Now, my friends and I train with the New England team, and the Brookline Parkour Community has gone from one member to almost thirty. Having trained longer and harder than most of the other members, I consider myself the best in Brookline

I honestly think it's a little tacky to outright tell the audience that you're the best Parkour player in Brookline. I know that admissions officers tell you not to hesitate about expounding upon your accomplishments, however is it not apparent to audience that you're the best player since you started the team and are training its members? So the statement comes across as being a bit insulting to our intelligence. Besides, the fact that you started and lead the team is more important than telling us how skilled you are at the sport.

At the time, Parkour was not a well known sport in Brookline; however I made the effort to encourage my friends to train with me. We taught each other and trained often. I would post flyers and make websites promoting our small group and encouraging newcomers to train with us to spread awareness of Parkour.

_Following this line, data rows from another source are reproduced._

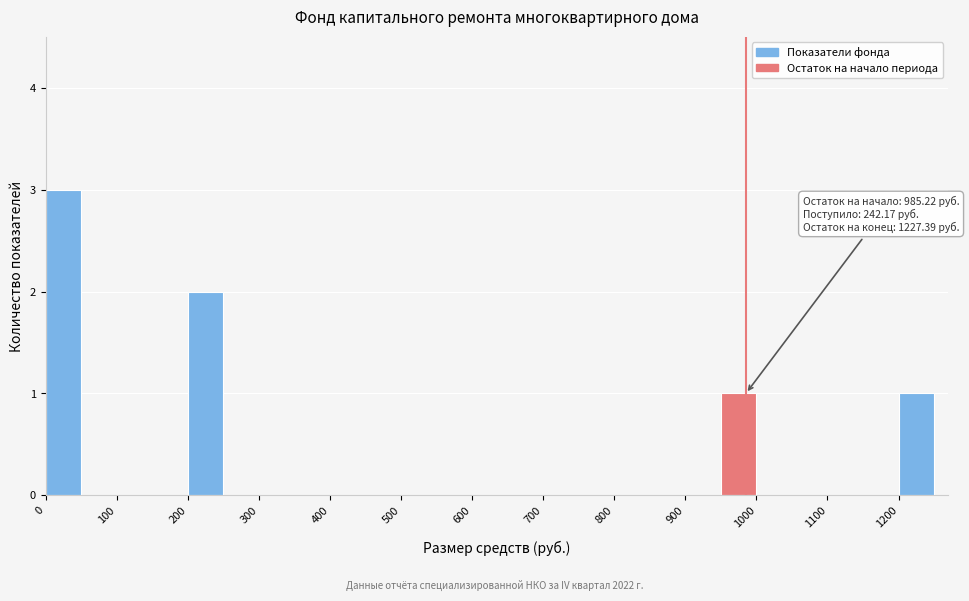

Which range on the x-axis has the tallest bar?

0 to 50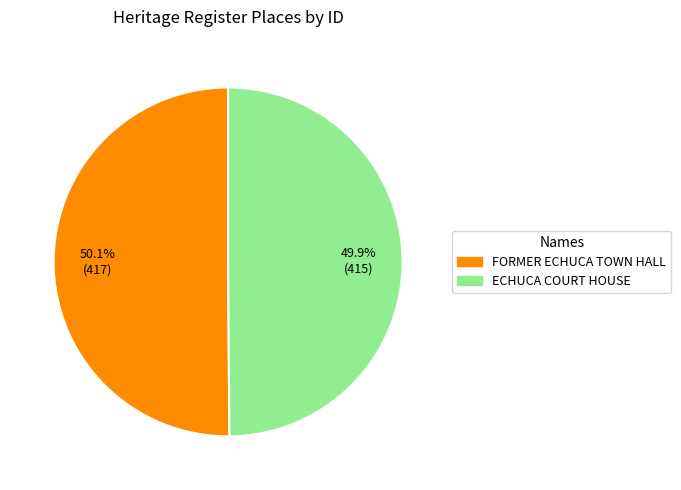

What is the ratio of the value at ECHUCA COURT HOUSE to the value at FORMER ECHUCA TOWN HALL?

1.0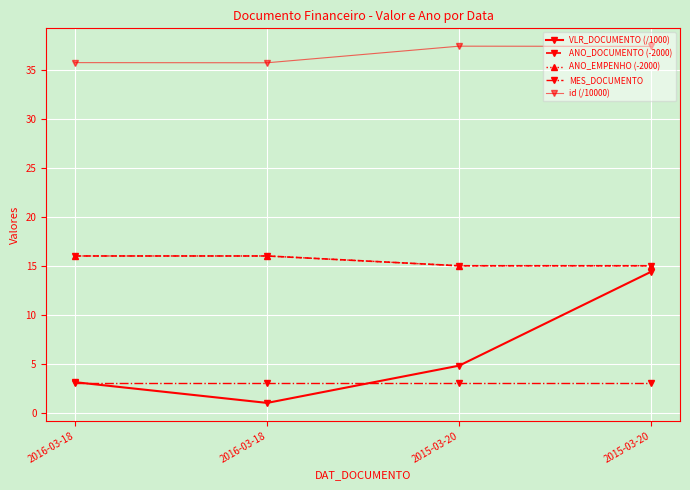

Which series has the largest total across all categories?

id (/10000)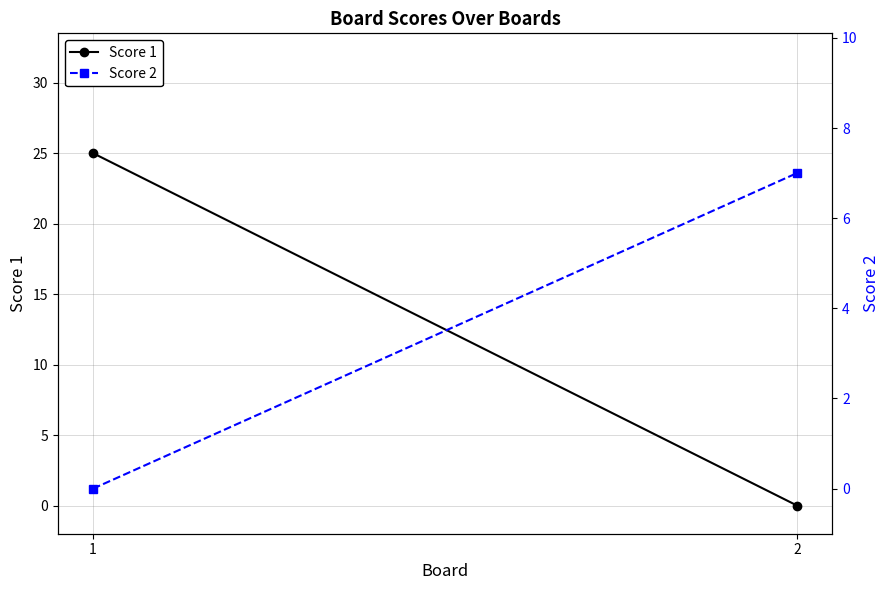

Reading left to right, extract all data points from this chart.

Score 1: 25	0
Score 2: 0	7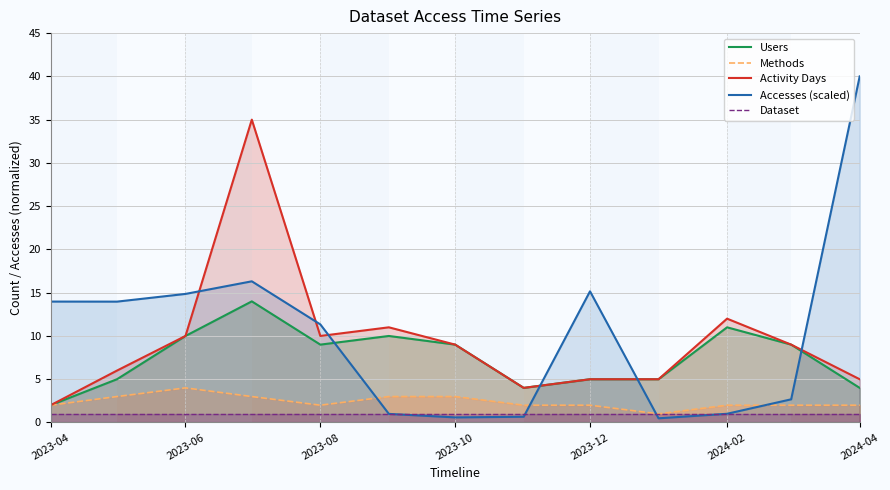

List the series in order of their peak value, lowest first.

Dataset, Methods, Users, Activity Days, Accesses (scaled)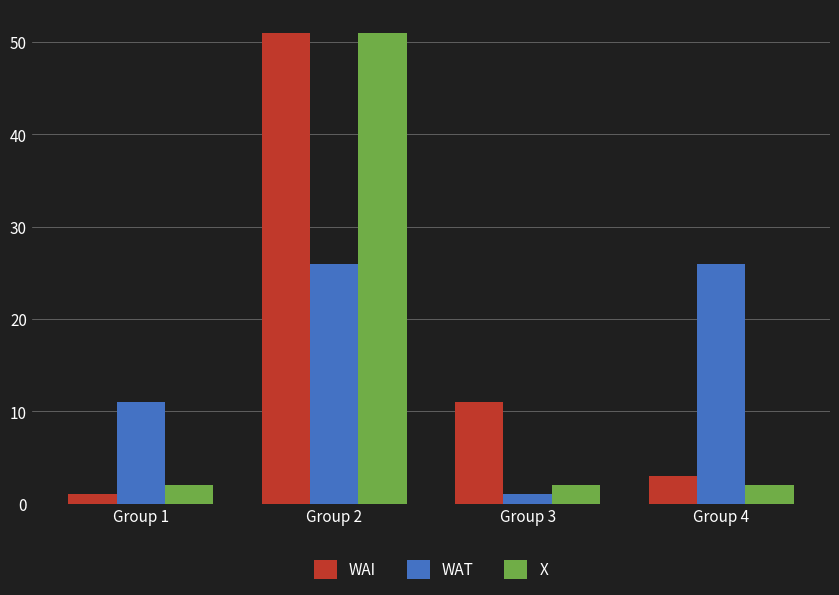

What is the total value across all series at Group 3?

14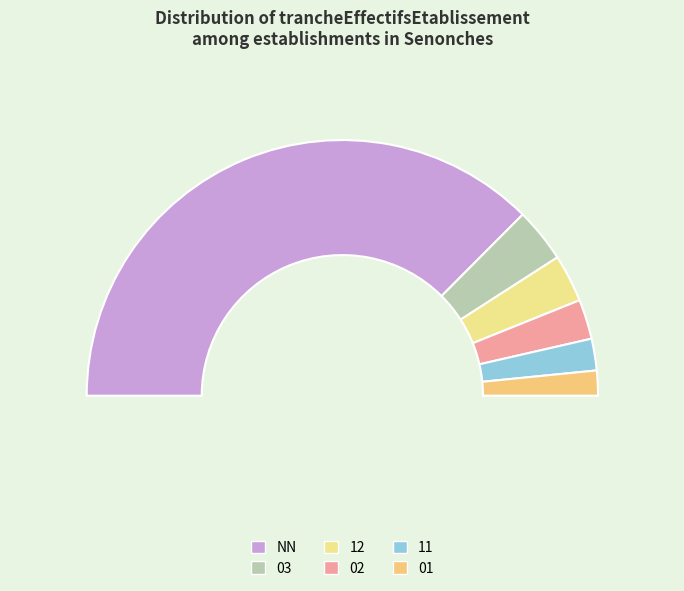

Is there any slice that represents more than half of the pie?

Yes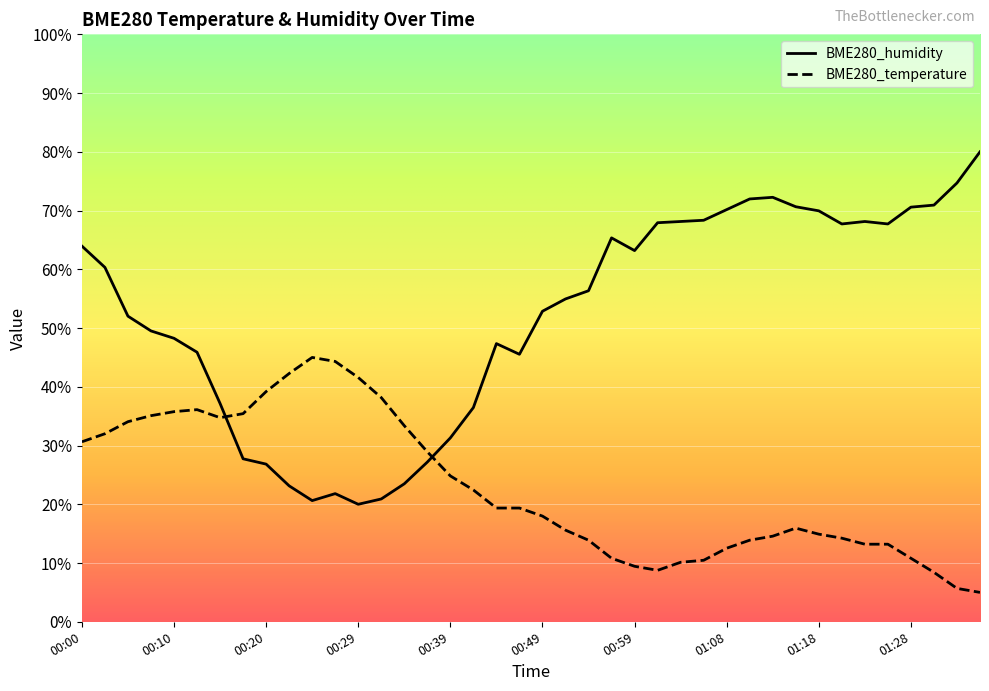

What is the average value of the BME280_humidity series?

52.0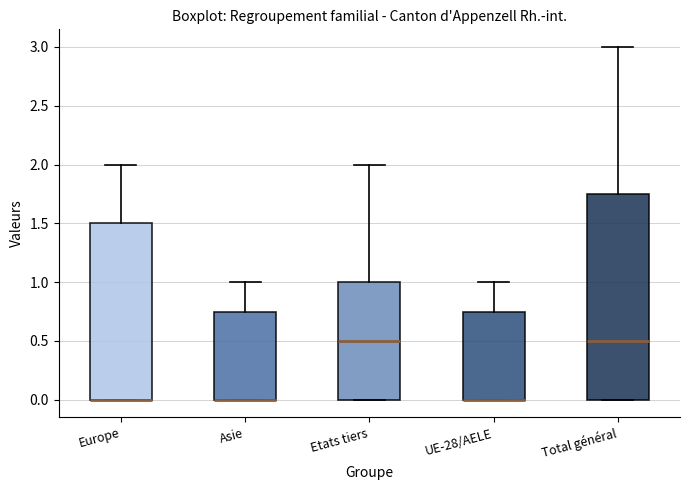

Where is the upper edge of the box for Asie on the y-axis? The values are not printed on the chart, so give them approximately, as read against the axis.

0.75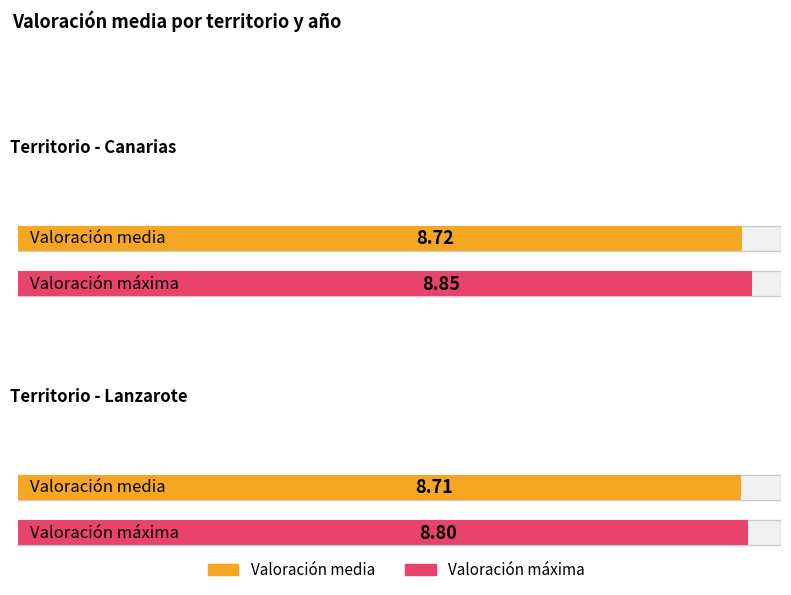

Are the bars horizontal?

Yes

I would simply rewrite this as: "At the time, Parkour was not a well-known sport in Brookline. However, by encouraging my friends to train with me and later post flyers and make websites to promote our group, we helped spread awareness of the sport of Parkour." Though my version is still not perfect by any means, do you see how I cut out the redundant phrase "we taught each other and trained often," and then joined the sentences about your friends and making flyers? I think this keeps the flow and direction more clear (not to mention it should help cut down on your word count).

Besides those few minor details, I thought your essay was interesting and well-written. I think the admissions officers will appreciate your unusual topic as well. Good luck!
Chink   
Oct 26, 2008
Undergraduate / the activites you mentioned - Short Answer Common App [2]

There is so much emphasis placed on kids getting involved in sports that people overlook the importance of the performing arts. Dance is something I can easily make a lifetime commitment to, while most sports are limited in their ability to have any long-term importance.

I kind of have a problem with this phrase. There are ways to stress how important your own passions are without attacking those of others. It honestly only makes you look bad.

Finding something to be passionate about is the greatest gift life can offer.

I would avoid making huge, generalized statements like this. The passage is supposed to be about you and dancing, not about the fact that you believe that one's "passion" is the greatest thing in the world to everyone. Many will disagree and will thus be put off by your essay from the start.

Lastly, I would heed EF_team's advice about your convoluted fourth sentence.